A challenge in any analysis looking at multiple higher education institutions is that each institution may have different labels for the same course - ENG101 may be "Composition I" at one institution but "Thinking Like an Engineer" at another. Ford School professor Kevin Stange wants to use various machine learning approaches to classify all courses in a systematic way using the text of course subjects, titles, and descriptions that will facilitate cross-institution analysis of the content and consequences of students' college courses. A recent award from Michigan Institute for Data Science (MIDAS) will help him in his efforts.
Stange is co-leading the College and Beyond II: Outcomes of a Liberal Arts Education project, with Ford School professor Paul Courant among others a 3½ year initiative at U-M’s Inter-university Consortium for Political and Social Research (ICPSR). The machine learning algorithm will aim to classify the content of more than 50 million courses taken by two million students from multiple institutions into an existing hierarchical taxonomy called the College Course Map (CCM). The widespread adoption of a standard course content system (whether CCM or others) has been hampered by two daunting tasks: the sheer scale of human intervention typically required to manually classify thousands of unique courses within an institution and a lack of standardization of course subjects and numbering across multiple institutions.
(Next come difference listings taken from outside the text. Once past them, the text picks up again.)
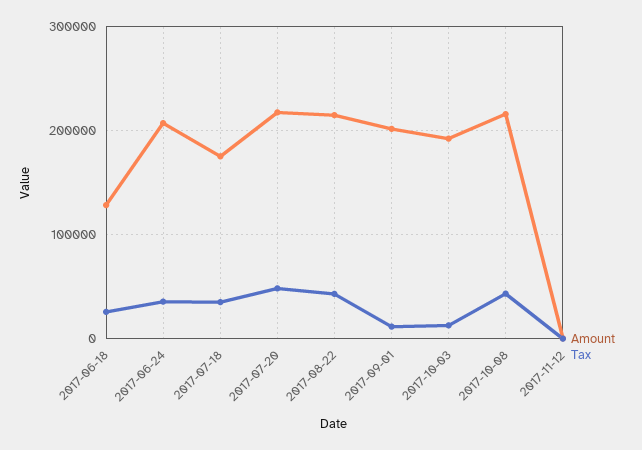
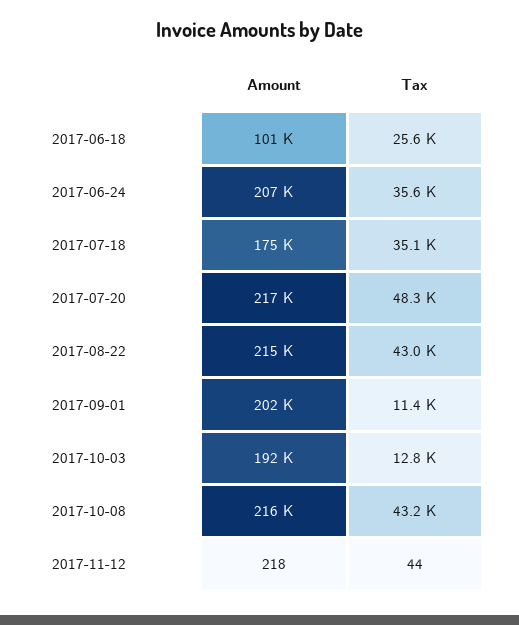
  {
    "Amount": {
-     "2017-06-18": 130000,
+     "2017-06-18": 101000,
      "2017-06-24": 207000,
      "2017-07-18": 175000,
      "2017-07-20": 217000,
      "2017-08-22": 215000,
      "2017-09-01": 202000,
      "2017-10-03": 192000,
      "2017-10-08": 216000,
      "2017-11-12": 218
    },
    "Tax": {
      "2017-06-18": 25600,
      "2017-06-24": 35600,
      "2017-07-18": 35100,
      "2017-07-20": 48300,
      "2017-08-22": 43000,
      "2017-09-01": 11400,
      "2017-10-03": 12800,
      "2017-10-08": 43200,
      "2017-11-12": 44
    }
  }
The MIDAS award, a Propelling Original Data Science (PODS) grant, “strongly encourages works that transform research domains through data science and AI, works that improve the reproducibility of research, and works that promise major impact and potential for significant expansion.”
“We are thrilled by the many brilliant research ideas in the large number of submitted proposals and wish that we could fund many more. The diverse range of research that MIDAS is able to fund demonstrates the strength of data science and AI research at U-M,” says Dr. H. V. Jagadish, MIDAS Director.
Stange, who is also faculty co-director of the Education Policy Initiative, says, “This project represents a transformative use of data science in the domain of educational scholarship and practice by making CCM classification possible on a previously unimagined scale.”
“The MIDAS funding will also facilitate our application for major external grant funding to hopefully scale up the classification approach to include additional features, test it on additional applications, and maybe even develop an open-source software package that will be made widely available through ICPSR to be used by postsecondary institutions and researchers,” he adds.